Ante la clara falta de voluntad de Rusia de avanzar hacia la paz, demostrada si hacía falta con la última oleada de ataques en Kiev, Bruselas no quiere perder ni un minuto más. La alta representante para Política Exterior de la UE, Kaja Kallas, le ha pedido a los Veintisiete que le envíen sus propuestas para imponer nuevas sanciones a Moscú “la semana que viene”. El objetivo de Bruselas es tener listo el decimonoveno paquete, que podría incluir inéditas sanciones secundarias, antes de que acabe septiembre.

Kallas ha animado al mismo tiempo a otros aliados, especialmente al “socio transatlántico” estadounidense, a acelerar también sus sanciones, ya que pese a las reiteradas advertencias del presidente Donald Trump a su homólogo Vladímir Putin, todavía no se han activado las medidas más drásticas que pondrían más aún en aprietos a la economía rusa.

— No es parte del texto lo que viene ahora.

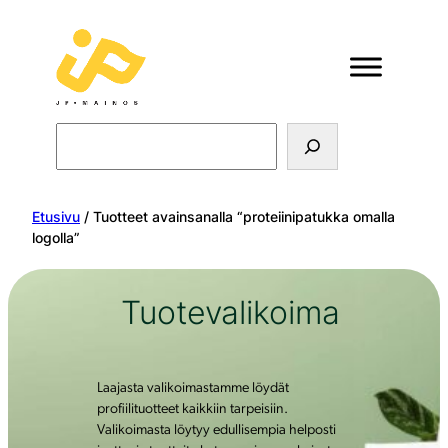
Search
Etusivu
/ Tuotteet avainsanalla “proteiinipatukka omalla
logolla”
Tuotevalikoima
Laajasta valikoimastamme löydät
profiilituotteet kaikkiin tarpeisiin.
Valikoimasta löytyy edullisempia helposti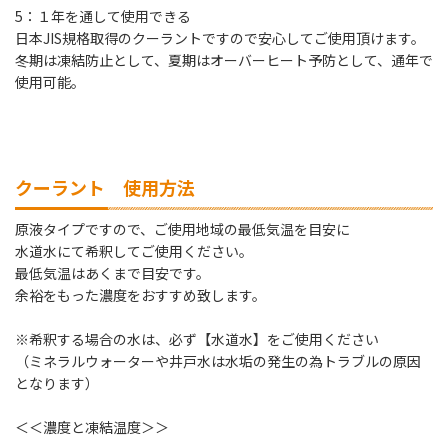
5：１年を通して使用できる
日本JIS規格取得のクーラントですので安心してご使用頂けます。
冬期は凍結防止として、夏期はオーバーヒート予防として、通年で
使用可能。
クーラント 使用方法
原液タイプですので、ご使用地域の最低気温を目安に
水道水にて希釈してご使用ください。
最低気温はあくまで目安です。
余裕をもった濃度をおすすめ致します。
※希釈する場合の水は、必ず【水道水】をご使用ください
（ミネラルウォーターや井戸水は水垢の発生の為トラブルの原因
となります）
＜＜濃度と凍結温度＞＞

“Las sanciones han privado a Rusia de miles de millones de euros. Las sanciones funcionan y le he pedido a los Estados miembros que manden sus propuestas la semana que viene”, ha revelado Kallas al término de la reunión informal de ministros de Exteriores de la UE en Copenhague, donde la guerra en Ucrania —y en especial las sanciones— ha ocupado buena parte de la agenda.